Here is an interesting question for those who are familiar with vacuum science techniques. In the attached picture we have a damaged surface of a KF flange, which comes from the turbo pump outlet and connects to a roughing pump. We believe this is a source of major leak (our roughing pump or helium leak-checker can pump out a small 4-way cross efficiently, but the same 4-way cross attached to the turbo pump (inlet sealed) cannot be pumped down efficiently).
How would one fix a scratched flange surface like this? Tried putting some silicone vacuum grease but didn't fix the problem.
UPDATE (01/31/2019) : We tried the PTFE o-ring as suggested below, but it did not prevent the leak.
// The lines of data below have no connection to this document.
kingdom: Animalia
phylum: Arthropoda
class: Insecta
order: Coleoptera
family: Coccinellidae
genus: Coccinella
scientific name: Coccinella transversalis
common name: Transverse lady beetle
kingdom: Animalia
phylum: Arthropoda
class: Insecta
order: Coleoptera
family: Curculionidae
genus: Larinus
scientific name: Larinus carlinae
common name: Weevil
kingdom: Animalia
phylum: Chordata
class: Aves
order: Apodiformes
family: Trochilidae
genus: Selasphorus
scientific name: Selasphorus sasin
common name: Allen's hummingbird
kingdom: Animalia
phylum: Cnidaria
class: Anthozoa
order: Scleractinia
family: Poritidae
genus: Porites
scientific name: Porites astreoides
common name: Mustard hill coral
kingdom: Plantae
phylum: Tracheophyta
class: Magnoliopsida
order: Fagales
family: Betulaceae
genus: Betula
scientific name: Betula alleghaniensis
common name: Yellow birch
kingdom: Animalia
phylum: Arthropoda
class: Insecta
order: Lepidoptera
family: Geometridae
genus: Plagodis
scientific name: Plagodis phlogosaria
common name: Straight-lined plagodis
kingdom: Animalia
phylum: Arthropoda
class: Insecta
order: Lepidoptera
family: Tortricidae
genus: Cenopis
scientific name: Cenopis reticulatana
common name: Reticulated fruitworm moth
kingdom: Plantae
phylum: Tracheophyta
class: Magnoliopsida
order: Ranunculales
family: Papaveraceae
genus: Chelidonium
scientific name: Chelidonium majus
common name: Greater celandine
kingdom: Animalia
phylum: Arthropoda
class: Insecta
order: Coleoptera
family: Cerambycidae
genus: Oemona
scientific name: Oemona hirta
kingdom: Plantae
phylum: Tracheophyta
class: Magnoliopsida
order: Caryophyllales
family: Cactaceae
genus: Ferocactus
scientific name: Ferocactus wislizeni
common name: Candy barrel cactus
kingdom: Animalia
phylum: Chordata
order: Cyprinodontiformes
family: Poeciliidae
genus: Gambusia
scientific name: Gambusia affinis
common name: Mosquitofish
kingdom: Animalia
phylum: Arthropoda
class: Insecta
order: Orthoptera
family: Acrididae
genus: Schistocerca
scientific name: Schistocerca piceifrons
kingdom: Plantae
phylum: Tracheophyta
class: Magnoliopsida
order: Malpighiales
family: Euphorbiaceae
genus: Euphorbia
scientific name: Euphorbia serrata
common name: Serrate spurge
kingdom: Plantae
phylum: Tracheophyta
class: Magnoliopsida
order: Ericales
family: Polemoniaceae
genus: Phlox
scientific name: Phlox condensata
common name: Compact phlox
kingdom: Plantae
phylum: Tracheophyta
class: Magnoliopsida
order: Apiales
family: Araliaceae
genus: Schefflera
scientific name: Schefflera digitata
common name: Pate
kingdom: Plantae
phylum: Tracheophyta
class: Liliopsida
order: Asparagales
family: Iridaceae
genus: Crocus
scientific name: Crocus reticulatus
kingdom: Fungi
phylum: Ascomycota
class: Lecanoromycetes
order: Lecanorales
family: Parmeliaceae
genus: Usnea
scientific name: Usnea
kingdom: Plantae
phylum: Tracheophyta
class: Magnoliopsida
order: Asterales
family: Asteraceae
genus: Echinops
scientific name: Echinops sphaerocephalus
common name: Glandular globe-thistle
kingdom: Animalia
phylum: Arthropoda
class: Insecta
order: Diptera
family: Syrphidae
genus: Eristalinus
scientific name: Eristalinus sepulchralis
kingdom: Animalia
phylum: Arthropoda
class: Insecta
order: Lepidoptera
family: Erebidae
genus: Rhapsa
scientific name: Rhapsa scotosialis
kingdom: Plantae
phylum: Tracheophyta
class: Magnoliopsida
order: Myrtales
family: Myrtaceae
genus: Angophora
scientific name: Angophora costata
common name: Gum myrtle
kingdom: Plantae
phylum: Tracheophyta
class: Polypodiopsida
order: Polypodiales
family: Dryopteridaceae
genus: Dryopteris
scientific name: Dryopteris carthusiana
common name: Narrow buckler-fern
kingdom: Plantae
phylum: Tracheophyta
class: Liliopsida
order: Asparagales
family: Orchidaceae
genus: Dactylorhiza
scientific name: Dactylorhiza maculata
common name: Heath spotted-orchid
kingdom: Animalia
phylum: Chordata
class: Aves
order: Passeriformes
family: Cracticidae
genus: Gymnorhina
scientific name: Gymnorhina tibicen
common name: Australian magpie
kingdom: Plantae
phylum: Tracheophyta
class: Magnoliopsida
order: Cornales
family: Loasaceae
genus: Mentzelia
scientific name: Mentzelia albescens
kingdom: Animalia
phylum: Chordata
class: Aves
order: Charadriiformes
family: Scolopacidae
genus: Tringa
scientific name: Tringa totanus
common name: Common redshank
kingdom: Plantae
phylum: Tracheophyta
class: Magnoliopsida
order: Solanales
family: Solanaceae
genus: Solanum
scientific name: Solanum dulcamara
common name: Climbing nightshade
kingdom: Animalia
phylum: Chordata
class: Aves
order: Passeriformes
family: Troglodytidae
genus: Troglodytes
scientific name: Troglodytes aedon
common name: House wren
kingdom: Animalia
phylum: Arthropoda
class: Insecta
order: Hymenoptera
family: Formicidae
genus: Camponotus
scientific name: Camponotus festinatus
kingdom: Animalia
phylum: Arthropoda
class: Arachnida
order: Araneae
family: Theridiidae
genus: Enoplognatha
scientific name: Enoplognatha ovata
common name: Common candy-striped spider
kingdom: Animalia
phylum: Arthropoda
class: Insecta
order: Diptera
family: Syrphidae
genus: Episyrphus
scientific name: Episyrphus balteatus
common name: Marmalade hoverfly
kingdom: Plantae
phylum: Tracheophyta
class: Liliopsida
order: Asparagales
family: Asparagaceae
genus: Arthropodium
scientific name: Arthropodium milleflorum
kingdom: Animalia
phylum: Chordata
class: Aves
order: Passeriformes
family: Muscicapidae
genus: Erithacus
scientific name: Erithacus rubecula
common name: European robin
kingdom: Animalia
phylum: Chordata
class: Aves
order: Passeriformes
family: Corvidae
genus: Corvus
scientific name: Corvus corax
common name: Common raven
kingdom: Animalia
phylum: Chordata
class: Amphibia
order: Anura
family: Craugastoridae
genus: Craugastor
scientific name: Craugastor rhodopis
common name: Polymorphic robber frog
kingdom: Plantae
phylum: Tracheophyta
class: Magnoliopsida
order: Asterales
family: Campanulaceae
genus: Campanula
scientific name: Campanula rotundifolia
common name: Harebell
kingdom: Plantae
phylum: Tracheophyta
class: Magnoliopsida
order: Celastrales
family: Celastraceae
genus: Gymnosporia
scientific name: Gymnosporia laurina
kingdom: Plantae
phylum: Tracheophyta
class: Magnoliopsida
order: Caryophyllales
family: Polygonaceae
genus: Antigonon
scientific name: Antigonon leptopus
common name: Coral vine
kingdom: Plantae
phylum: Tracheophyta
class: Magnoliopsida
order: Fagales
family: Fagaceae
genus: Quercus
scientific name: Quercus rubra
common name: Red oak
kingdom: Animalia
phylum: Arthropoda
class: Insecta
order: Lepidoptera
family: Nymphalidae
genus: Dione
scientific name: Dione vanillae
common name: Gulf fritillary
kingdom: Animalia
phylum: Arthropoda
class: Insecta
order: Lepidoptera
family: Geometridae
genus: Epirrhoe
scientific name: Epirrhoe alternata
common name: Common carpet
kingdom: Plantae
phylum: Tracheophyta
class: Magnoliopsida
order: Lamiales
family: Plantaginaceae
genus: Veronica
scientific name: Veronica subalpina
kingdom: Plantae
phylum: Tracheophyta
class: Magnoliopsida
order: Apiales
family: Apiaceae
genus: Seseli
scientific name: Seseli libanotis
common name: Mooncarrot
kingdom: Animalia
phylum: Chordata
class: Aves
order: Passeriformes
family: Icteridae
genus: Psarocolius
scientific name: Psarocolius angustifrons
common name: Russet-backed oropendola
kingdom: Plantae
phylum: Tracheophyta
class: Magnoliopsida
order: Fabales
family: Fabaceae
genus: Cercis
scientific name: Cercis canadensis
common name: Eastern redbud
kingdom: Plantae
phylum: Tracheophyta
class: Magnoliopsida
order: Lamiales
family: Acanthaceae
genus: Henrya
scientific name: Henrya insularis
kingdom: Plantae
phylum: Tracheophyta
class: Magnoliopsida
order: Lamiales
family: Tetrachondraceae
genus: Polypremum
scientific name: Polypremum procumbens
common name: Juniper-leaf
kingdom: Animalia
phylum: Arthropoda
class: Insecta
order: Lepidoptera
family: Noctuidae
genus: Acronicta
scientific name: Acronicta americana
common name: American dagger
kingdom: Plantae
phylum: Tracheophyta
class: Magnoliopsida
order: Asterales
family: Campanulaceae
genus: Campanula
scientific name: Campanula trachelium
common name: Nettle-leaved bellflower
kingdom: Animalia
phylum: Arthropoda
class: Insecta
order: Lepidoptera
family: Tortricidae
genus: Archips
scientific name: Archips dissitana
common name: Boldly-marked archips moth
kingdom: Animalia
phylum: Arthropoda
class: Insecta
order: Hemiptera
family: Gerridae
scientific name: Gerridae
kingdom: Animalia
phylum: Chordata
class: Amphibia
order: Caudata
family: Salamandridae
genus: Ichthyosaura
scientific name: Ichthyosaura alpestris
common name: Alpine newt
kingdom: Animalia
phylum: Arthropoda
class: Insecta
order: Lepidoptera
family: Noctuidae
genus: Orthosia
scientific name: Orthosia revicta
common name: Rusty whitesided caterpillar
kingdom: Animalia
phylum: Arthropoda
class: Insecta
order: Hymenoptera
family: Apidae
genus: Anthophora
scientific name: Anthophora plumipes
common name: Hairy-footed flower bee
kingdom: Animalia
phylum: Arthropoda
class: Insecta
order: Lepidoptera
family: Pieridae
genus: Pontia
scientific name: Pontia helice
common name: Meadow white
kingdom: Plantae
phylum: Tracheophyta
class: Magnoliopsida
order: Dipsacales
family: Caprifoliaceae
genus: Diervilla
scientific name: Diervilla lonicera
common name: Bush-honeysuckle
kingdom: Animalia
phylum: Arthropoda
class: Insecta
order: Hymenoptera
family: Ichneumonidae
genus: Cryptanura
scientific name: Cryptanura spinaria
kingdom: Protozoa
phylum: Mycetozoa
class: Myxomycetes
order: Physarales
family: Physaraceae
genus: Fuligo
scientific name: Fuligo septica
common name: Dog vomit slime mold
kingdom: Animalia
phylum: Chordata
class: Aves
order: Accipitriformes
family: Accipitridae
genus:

My suspicion is that because the damage is on the inner diameter of the flange, the o-ring cannot simply fill in the gap resulting in the inner diameter (only the centering ring, not the o-ring, touches there I think).
UPDATE 2 (03/08/2019) : The turbopump was repaired by Duniway Stockroom. What they tell me is that the scratches were not to blame for the leak! What matters for the foreline flange is the presence of deep scratches that may connect to the outside, and in our case, no scratches were of this kind. The deep scratches that we had were closer toward the inner diameter. The actual culprit for the leak was that there was a crack in the joint between the foreline flange and the main body of the pump.